Cleaning JSON data.
On Monday I started a new project for Erdös Institute’s data visualization minicourse. For the project I plan to build a dashboard using my Fitbit data for the past year and d3.js
, a JavaScript library. It was daunting at first, every time I see JavaScript I get intimidated, even when I watched Matt’s d3.js
videos I had trouble following what was going on. So I thought by using d3.js
in my project I could get more comfortable with JavaScript.
Things have moved pretty slowly so far. The first thing I had to do was pick out what data to use. Fitbit exports all the data, including features that I didn’t even use with my Fitbit subscription. The files are all there, but not organized in an obvious way. Some of the files have the data from each month, while others have it for each day. Some of the files are .csv
files, and some are .json
files. So what I decided to do was create a Jupyter notebook and use python to consolidate the data. I chose 7 categories:
(1) Exercise. Activity (run/walk), activity level minutes (sedentary, lightly, fairly, very), average hr, Calories burned, duration (ms), steps, minutes and Calories burned in hr zones (out of range, fat burn, cardio, peak), total active zone minutes.
(2) Active zone minutes. Minute-by-minute active zone minutes. Doubles for cardio and peak.
(3) Weight. Daily weight and BMI.
(4) Readiness score. Daily readiness score with subcomponents.
(5) Daily respiratory rate. Average breaths per minute during deep sleep.
(6) Sleep score. Overall score with components, minutes in deep sleep, resting hr, percent restlessness.
(7) Sleep stages. Time spent in light, deep, REM.
I spent a lot of time trying to consolidate all the data in each category and then export it as a .csv
file. However, I could never figure out how to export JSON data to .csv
. Turns out I didn’t have to. I started rewatching the d3.js
videos and saw that in my source file I can load JSON data directly.
I relooked at some of Matt’s d3.js
videos to figure out how to load my data onto my webpage. In Matt’s sample html files he always logs the data into the console, so I did that, too. I loaded the .json
file for “Active zone minutes” and the .csv
file for “Weight”. After that I wasn’t really sure what to do next. I went to Matt’s office hours Wednesday, hoping he could give me some direction, the main thing he said was that I need to clean my data some first.
I decided to work on the Exercise files first. Each file had nested dictionaries, and some of the data was redundant. I started with the first file and just tried to parse each entry. I was able to make a dictionary with just the entries I wanted: “activityName” (Run/Walk, I excluded Weights, since I didn’t record every time I lifted weights), “averageHeartRate”, “belowZonesMinutes”, “fatBurnMinutes”, “cardioMinutes”, “peakMinutes”, and “startTime”. After that I was able to use list comprehension to make a list of the extracted data, then make a loop to do it for all the files. I discovered to open a file it was more efficient to use a with
statement:
with open(raw_exercise_files_path+"\\"+file) as file:
parsed_file = json.load(file)
Apparently with the with
statement I don’t need to close each file after I read it. I didn’t know if I could use list comprehension for the big loop, even though I was creating a list. In this case I was using the .extend
function and I needed an existing variable for the list of dictionaries.
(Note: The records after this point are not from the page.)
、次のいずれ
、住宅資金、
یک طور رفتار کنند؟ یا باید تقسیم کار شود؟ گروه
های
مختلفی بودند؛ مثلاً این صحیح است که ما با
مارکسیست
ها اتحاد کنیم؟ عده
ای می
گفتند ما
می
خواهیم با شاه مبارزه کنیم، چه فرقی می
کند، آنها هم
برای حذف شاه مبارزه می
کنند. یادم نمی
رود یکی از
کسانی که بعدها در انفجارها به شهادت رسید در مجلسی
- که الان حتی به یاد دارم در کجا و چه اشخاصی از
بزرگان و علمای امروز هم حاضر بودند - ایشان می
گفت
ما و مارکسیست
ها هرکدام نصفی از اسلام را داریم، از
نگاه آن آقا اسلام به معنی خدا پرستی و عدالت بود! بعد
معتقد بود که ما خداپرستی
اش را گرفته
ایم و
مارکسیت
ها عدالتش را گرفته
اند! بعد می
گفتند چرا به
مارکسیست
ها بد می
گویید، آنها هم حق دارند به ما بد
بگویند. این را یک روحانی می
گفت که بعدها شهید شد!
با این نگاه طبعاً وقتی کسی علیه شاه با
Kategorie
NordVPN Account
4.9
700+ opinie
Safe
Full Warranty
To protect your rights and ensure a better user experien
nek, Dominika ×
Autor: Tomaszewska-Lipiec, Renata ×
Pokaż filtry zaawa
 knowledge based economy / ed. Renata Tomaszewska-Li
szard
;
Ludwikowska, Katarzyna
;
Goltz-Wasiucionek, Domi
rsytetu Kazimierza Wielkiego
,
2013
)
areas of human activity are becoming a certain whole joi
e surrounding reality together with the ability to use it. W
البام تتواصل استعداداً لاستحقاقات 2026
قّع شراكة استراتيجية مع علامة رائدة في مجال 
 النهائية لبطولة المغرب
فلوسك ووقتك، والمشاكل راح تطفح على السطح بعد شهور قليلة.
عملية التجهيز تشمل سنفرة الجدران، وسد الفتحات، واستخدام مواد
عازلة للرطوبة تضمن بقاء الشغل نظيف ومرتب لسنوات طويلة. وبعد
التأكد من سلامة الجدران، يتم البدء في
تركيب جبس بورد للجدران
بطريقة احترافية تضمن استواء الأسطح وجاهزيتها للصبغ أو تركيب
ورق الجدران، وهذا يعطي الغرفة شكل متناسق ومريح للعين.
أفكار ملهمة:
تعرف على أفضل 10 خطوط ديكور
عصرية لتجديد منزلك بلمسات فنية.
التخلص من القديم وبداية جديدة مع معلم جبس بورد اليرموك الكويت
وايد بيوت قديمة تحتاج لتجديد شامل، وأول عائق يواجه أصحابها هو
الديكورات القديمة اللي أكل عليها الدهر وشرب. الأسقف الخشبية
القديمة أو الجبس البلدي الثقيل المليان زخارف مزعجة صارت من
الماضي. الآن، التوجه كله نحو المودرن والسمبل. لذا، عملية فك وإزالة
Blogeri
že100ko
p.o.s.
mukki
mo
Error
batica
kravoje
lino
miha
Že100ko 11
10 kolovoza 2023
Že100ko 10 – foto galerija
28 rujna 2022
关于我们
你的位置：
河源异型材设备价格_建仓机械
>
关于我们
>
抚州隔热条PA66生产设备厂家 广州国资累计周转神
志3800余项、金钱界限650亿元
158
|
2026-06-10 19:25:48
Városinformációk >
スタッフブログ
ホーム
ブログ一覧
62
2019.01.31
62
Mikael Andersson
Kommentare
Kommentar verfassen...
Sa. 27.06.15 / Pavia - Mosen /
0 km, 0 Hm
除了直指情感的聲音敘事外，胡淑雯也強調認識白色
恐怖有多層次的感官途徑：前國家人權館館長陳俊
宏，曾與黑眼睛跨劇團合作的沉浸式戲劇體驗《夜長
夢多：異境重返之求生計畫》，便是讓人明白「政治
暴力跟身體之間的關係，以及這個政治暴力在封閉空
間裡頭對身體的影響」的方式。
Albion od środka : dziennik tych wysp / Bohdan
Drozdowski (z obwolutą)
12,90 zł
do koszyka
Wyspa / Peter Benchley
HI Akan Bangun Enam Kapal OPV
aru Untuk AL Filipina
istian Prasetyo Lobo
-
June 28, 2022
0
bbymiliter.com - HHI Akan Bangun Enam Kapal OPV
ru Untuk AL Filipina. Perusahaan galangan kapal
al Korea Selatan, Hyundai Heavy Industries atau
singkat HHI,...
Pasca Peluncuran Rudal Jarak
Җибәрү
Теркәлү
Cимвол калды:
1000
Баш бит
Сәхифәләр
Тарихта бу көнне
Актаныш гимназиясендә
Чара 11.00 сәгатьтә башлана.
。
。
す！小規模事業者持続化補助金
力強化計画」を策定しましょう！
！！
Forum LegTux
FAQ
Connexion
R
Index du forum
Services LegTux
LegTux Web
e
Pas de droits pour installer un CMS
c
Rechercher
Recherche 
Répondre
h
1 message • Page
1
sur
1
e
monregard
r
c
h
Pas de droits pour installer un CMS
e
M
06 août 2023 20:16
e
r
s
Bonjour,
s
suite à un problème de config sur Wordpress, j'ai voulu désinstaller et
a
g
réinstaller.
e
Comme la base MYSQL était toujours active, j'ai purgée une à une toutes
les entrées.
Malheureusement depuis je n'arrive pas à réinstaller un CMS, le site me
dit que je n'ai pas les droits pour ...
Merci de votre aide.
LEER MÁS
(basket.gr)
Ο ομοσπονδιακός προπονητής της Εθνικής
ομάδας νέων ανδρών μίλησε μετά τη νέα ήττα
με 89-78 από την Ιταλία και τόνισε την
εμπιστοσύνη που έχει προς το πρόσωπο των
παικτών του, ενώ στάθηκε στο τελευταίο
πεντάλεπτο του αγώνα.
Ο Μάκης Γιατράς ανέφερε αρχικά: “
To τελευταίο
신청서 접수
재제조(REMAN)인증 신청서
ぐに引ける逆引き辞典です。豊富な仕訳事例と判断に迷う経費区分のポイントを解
My resulting list was stored as a list, so I used the command json.dumps
to change it to a string, then to save it to a .json
file I used the commands:
save_file = open("CleanedData\\exercise_cleaned.json", "w")
json.dump(json.loads(all_extracted_data_string), save file, indent = 4)
save_file.close()
Note the json.dump
command versus json.dumps
. The first one allows me to save the JSON object and the second one converts the list to a JSON string. I’m not sure my code was the most efficient, since I think json.dump
undoes the json.loads
command. However, the code worked and when I opened the file it was even parsed (the indent
argument says how far to indent for each object).
My next step was to load my cleaned .json
file and my weight .csv
file using d3.js
and just start playing around with graphing the data. However, all of my data requires the $x$-axis to be a time scale. I found some code to try to do this, but it hasn’t worked yet. Matt has more office hours today so I will ask him about it.